Greg Schuessler writes: Patricia Lekanoff-Gregory remembers when a delegation of American Unangax flew to Russia’s Komandorski Islands to meet their kin in the early 1990s.
Lekanoff-Gregory has traveled to the Komandorski Islands five times since her father’s journey. She’s hoping to go again in the coming months to help teach Russian Unangax traditional hat making.
While some other Native communities that straddle the Russia-U.S. border have protections that allow for direct visa-free travel between the countries, no such arrangement exists for the Unangax.
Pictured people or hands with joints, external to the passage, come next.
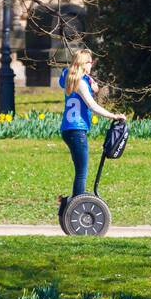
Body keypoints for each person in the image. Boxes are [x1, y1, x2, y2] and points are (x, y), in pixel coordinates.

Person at [59, 49, 125, 206]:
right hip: (77, 130)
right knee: (82, 171)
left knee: (80, 170)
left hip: (68, 129)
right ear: (83, 64)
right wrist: (113, 116)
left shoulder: (70, 79)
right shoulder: (81, 83)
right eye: (89, 62)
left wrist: (91, 85)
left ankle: (72, 203)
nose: (92, 64)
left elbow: (65, 76)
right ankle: (76, 205)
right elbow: (92, 106)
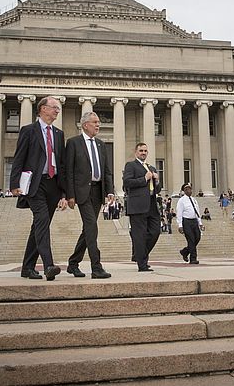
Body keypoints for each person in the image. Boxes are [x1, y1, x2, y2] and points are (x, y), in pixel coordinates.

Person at [10, 96, 68, 281]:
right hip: (35, 185)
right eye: (54, 108)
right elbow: (19, 158)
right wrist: (14, 184)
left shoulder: (59, 134)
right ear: (43, 109)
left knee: (39, 226)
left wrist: (65, 193)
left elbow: (62, 164)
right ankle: (49, 265)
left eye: (58, 109)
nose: (57, 111)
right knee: (42, 220)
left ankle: (27, 268)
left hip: (53, 185)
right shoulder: (28, 131)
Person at [64, 111, 112, 279]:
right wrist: (69, 195)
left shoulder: (101, 144)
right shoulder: (73, 143)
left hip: (98, 191)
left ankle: (73, 263)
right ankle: (96, 267)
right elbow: (68, 171)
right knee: (92, 227)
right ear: (85, 125)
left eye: (98, 122)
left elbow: (107, 170)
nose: (98, 125)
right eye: (95, 122)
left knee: (88, 230)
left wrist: (110, 191)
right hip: (82, 192)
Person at [123, 142, 162, 272]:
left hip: (151, 204)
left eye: (145, 151)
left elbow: (158, 189)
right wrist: (144, 179)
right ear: (136, 152)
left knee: (155, 231)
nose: (143, 153)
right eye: (141, 151)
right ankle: (142, 263)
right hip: (137, 205)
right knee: (139, 235)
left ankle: (139, 254)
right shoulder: (131, 165)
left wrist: (156, 181)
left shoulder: (151, 168)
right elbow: (127, 183)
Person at [177, 183, 205, 264]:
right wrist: (180, 225)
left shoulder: (194, 200)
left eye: (190, 189)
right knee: (191, 240)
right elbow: (179, 213)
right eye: (187, 189)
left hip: (194, 221)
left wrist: (200, 223)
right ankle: (193, 258)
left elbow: (197, 212)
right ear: (184, 191)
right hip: (186, 221)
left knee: (197, 237)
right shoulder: (181, 200)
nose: (189, 191)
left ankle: (185, 251)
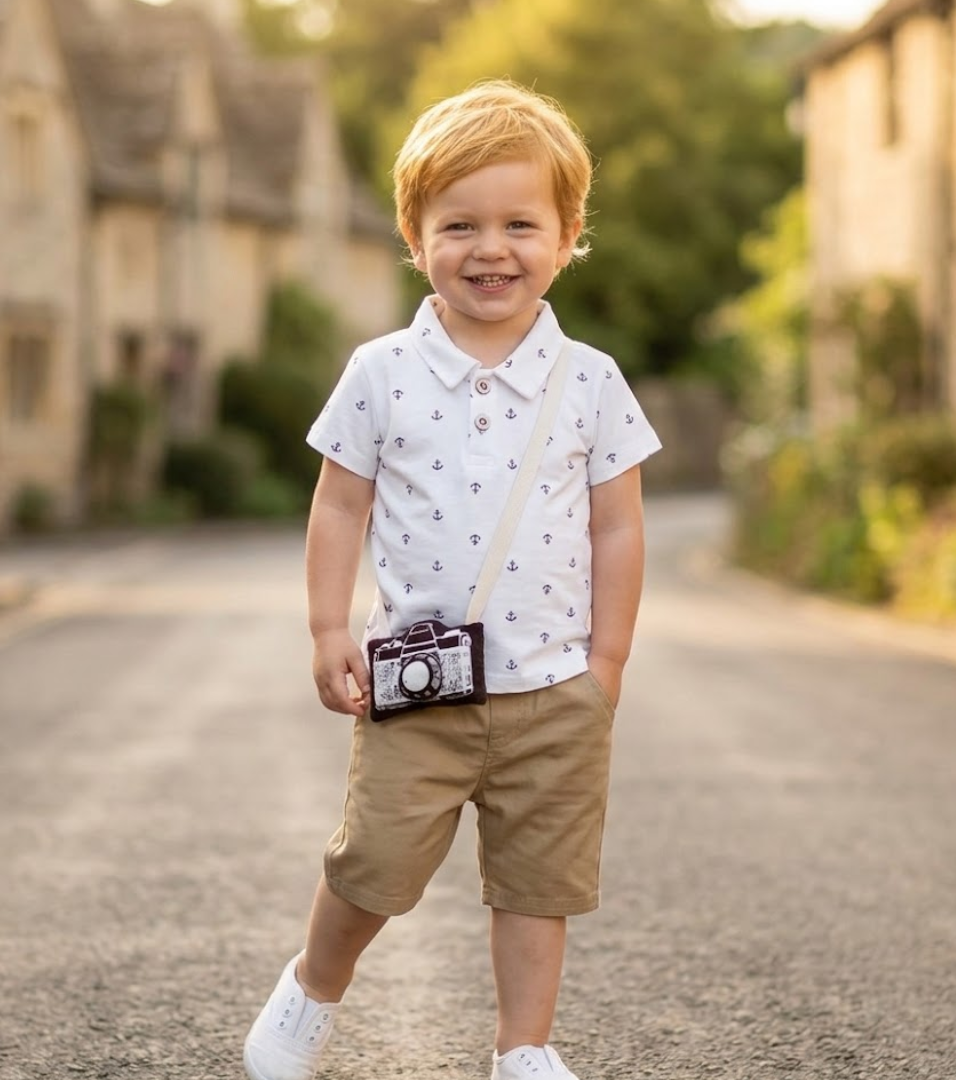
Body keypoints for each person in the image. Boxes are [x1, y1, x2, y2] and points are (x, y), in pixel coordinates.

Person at [243, 79, 662, 1080]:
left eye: (521, 223)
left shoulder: (593, 382)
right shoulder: (380, 373)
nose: (491, 249)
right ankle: (312, 986)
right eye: (460, 224)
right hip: (418, 686)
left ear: (567, 237)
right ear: (414, 235)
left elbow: (618, 526)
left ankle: (523, 1048)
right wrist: (327, 629)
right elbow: (339, 504)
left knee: (537, 884)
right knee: (373, 866)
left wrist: (605, 662)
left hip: (556, 690)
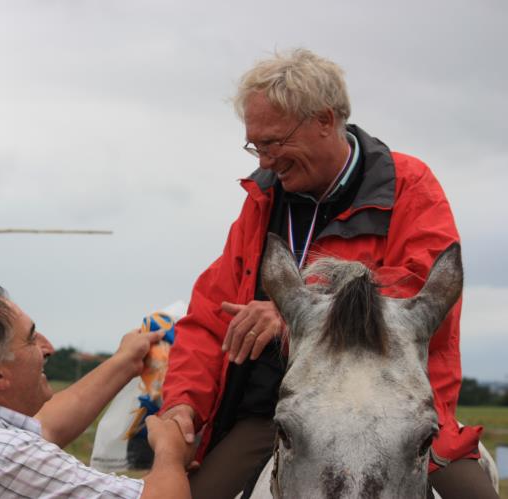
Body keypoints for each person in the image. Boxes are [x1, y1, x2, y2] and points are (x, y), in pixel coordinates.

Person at [160, 48, 497, 499]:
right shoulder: (261, 201)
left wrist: (301, 313)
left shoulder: (409, 186)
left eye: (274, 143)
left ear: (324, 120)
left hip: (393, 411)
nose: (264, 161)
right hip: (277, 413)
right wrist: (183, 404)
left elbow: (421, 291)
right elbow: (210, 316)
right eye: (256, 145)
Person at [0, 282, 192, 499]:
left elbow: (48, 426)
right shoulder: (7, 457)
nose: (48, 348)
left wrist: (124, 363)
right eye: (30, 339)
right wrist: (170, 451)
While the Iron Curtain divided Europe during the Cold War, the so-called Ice Curtain split indigenous communities straddling the U.S.-Russia border. During the Cold War, Russia’s Unangax in the Komandorskis were among the indigenous groups cut off from their kin in Alaska.
That all changed in 1989. The Iron Curtain fell, and the Ice Curtain melted. Alaskan and Russian Natives started traveling back and forth to each other’s communities.
About 17,000 people in the U.S. are Aleut. According to a 2010 census, there are only about 500 Aleuts in Russia.
Bringing Russian Unangax to cultural camps held each summer in the Aleutians is “a primary focus for us,” Gamble said, “because it’s a way for the folks in Russia to experience these camps and take what they learned back to Russia.”

But now, Unangax leaders say, escalating tensions between Russia and the United States have hampered their efforts to reconnect across the border. Visas are taking longer to process, taking four to five weeks rather than two to three, and Gamble said he has heard reports that Russian Unangax doing work funded by his Anchorage-based association are facing government scrutiny and even harassment. Efforts to reach out to Unangax leaders in Russia were unsuccessful.
Russian visas for American citizens cost at least $160, and to visit the Russian Unangax, Lekanoff-Gregory will have to fly from her home in Unalaska to Anchorage before heading south to Los Angeles, then across the Pacific and north to Russia, where she will catch a flight to the Komandorskis, which are only 500 miles west of her home.
Another effort to reach across the border hampered by deteriorating relations between Russia and the U.S. The National Park Service has recently granted more than $80,000 to Iñupiat residents of the Alaskan village of Little Diomede — a tiny island in the Bering Sea separated by just 3 miles from Big Diomede, which is part of Russia — who are looking to reconnect with their relatives in Russia.
The Iñupiat residents of Big Diomede, who are related to those in Little Diomede, were moved to the Soviet mainland in 1948.
Igor Krupnik, an anthropologist with the Smithsonian Institution, said that it would have been easier to bring the Diomede residents together several years ago, before relations between Russia and the U.S. soured. It takes time to navigate the now rocky relations between the two countries, and time is something in short supply for the Diomedes’ Iñupiat.Delores Gregory, Lekanoff-Gregory’s daughter, is active in traditional dance and has always wanted to visit the Russian Unangax.